World Youth Skills Day: A Quick Visit To Michika [In Pictures]

Education and training, they say, “are key determinants of success in the labor market”. But what happens in fragile communities where young people put their dreams and aspirations in hiatus as they struggle to ensure basic needs are met?

As the world marks “Youth Skills Day” today, RuralReporters share some images from Michika, a community in northern Nigeria.

People in this part of Nigeria are rebuilding their households from the rubbles of communal conflict and are fighting for survival.
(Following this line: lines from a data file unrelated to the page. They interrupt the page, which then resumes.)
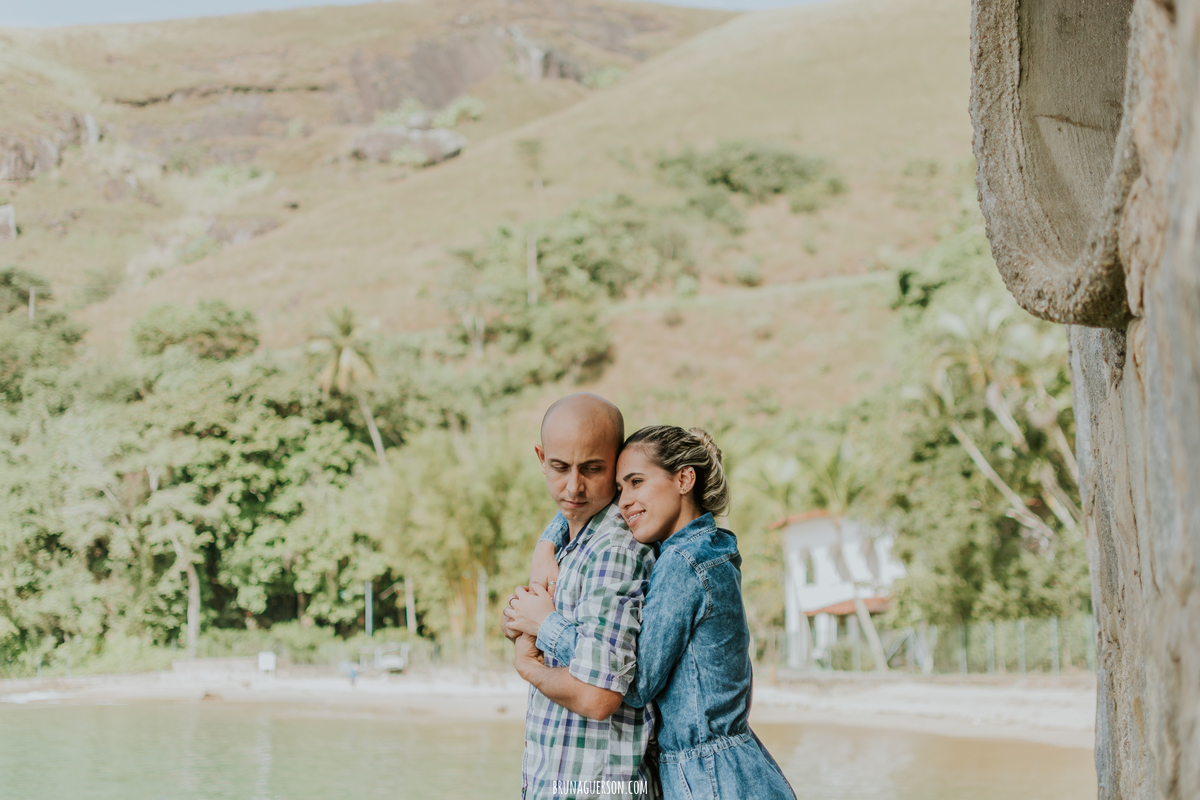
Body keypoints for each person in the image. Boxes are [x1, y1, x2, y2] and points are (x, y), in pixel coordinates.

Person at [509, 425, 796, 800]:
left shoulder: (683, 563)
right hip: (726, 769)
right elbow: (580, 501)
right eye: (620, 488)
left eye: (636, 482)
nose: (624, 501)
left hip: (712, 780)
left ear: (684, 479)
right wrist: (548, 541)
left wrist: (546, 625)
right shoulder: (707, 546)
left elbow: (635, 682)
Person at [501, 393, 658, 800]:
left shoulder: (615, 550)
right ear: (541, 458)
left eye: (592, 469)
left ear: (619, 464)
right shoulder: (574, 539)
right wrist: (521, 619)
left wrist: (529, 663)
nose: (573, 486)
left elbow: (598, 696)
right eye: (559, 467)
While some have turned to agriculture, others embrace manual labor, developing skills along the way to make their trade more viable.
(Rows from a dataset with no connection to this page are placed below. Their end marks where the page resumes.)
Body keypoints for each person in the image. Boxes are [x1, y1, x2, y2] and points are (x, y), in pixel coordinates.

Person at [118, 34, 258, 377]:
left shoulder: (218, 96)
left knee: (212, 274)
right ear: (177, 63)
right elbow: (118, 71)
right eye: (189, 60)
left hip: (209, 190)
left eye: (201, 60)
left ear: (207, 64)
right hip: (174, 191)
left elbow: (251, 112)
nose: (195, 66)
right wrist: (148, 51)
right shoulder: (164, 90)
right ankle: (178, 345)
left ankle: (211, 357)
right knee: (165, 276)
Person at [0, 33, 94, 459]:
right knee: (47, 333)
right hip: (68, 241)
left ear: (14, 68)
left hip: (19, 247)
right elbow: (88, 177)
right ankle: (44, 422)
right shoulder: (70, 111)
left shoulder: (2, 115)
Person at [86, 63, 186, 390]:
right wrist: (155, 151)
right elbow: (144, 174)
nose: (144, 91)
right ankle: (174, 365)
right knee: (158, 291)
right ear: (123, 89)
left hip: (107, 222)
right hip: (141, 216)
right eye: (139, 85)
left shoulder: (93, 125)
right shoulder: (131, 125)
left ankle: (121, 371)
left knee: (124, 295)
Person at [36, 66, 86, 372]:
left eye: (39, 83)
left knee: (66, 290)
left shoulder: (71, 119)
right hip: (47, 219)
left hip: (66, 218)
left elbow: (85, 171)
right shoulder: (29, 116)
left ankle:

Child labor or survival of the fittest?

This female laborer earns about N200 per day from clearing farmlands for owners.

 

Woodcutting is a type of manual labor easily found in the North.

 

If you can make Suya [grilled meat], that skill will go a long way to help serve as a source of livelihood, even beyond the shores of northern Nigeria.

 

Nelly Ating is a Nigerian-based freelance photojournalist focused on under-reported stories in northeast Nigeria. A print journalism graduate from the American University of Nigeria (AUN), Yola, she currently works as a Features Writer for the University's Office of Communications. For the past four years, Ating has been documenting faces and personal stories of refugees in Adamawa State. As a result of some of her images circulated on various social media platforms, direct beneficiaries have been matched with appropriate donor/ donor agencies.